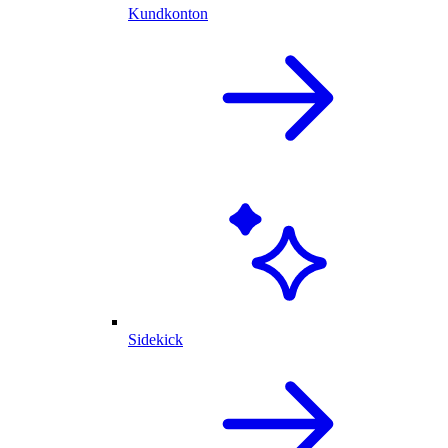
Kundkonton
Sidekick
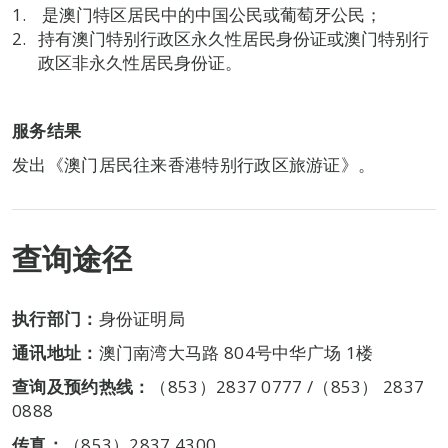
是澳门特区居民中的中国公民或葡萄牙公民；
持有澳门特别行政区永久性居民身份证或澳门特别行
政区非永久性居民身份证。
服务结果
发出《澳门居民往来香港特别行政区旅游证》。
查询途径
执行部门：
身份证明局
通讯地址：
澳门南湾大马路 804号中华广场 1楼
查询及预约热线：
（853）2837 0777 /（853） 2837
0888
传真：
（853）2837 4300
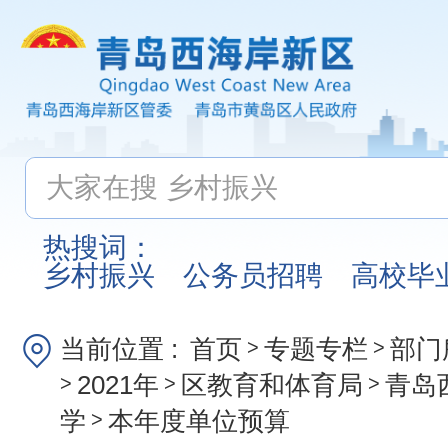
热搜词：
乡村振兴
公务员招聘
高校毕
当前位置 :
首页
专题专栏
部门
>
>
2021年
区教育和体育局
青岛
>
>
>
学
本年度单位预算
>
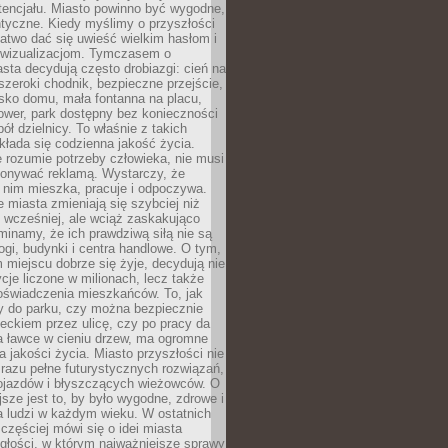
tencjału. Miasto powinno być wygodne,
ntyczne. Kiedy myślimy o przyszłości
 łatwo dać się uwieść wielkim hasłom i
wizualizacjom. Tymczasem o
sta decydują często drobiazgi: cień na
szeroki chodnik, bezpieczne przejście,
lisko domu, mała fontanna na placu,
ower, park dostępny bez konieczności
ół dzielnicy. To właśnie z takich
łada się codzienna jakość życia.
e rozumie potrzeby człowieka, nie musi
konywać reklamą. Wystarczy, że
 nim mieszka, pracuje i odpoczywa.
miasta zmieniają się szybciej niż
 wcześniej, ale wciąż zaskakująco
inamy, że ich prawdziwą siłą nie są
ogi, budynki i centra handlowe. O tym,
miejscu dobrze się żyje, decydują nie
ycje liczone w milionach, lecz także
oświadczenia mieszkańców. To, jak
 do parku, czy można bezpiecznie
ieckiem przez ulicę, czy po pracy da
a ławce w cieniu drzew, ma ogromne
a jakości życia. Miasto przyszłości nie
razu pełne futurystycznych rozwiązań,
pojazdów i błyszczących wieżowców. O
jsze jest to, by było wygodne, zdrowe i
a ludzi w każdym wieku. W ostatnich
 częściej mówi się o idei miasta
egłości, w którym najważniejsze sprawy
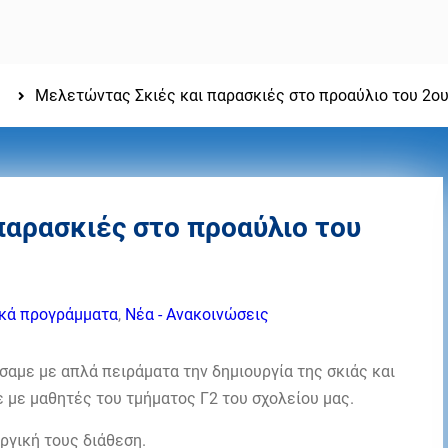
Μελετώντας Σκιές και παρασκιές στο προαύλιο του 2ο
παρασκιές στο προαύλιο του
κά προγράμματα
,
Νέα - Ανακοινώσεις
αμε με απλά πειράματα την δημιουργία της σκιάς και
 με μαθητές του τμήματος Γ2 του σχολείου μας.
ργική τους διάθεση.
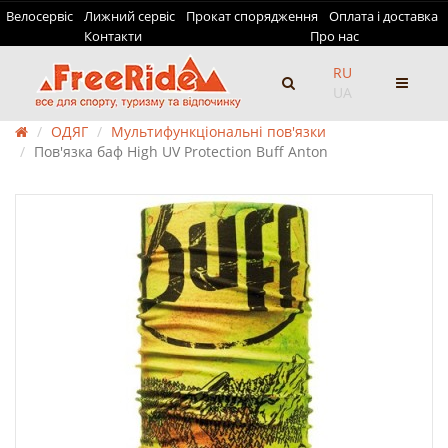
Велосервіс
Лижний сервіс
Прокат спорядження
Оплата і доставка
Контакти
Про нас
RU
UA
ОДЯГ
Мультифункціональні пов'язки
Пов'язка баф High UV Protection Buff Anton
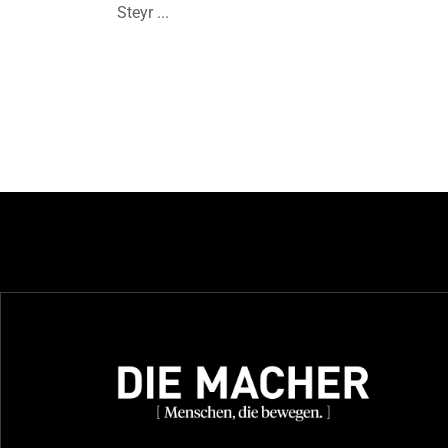
Steyr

What is required — From the material above, state how many lines hold the word "decydują", giving nothing but the number.

Your response — 2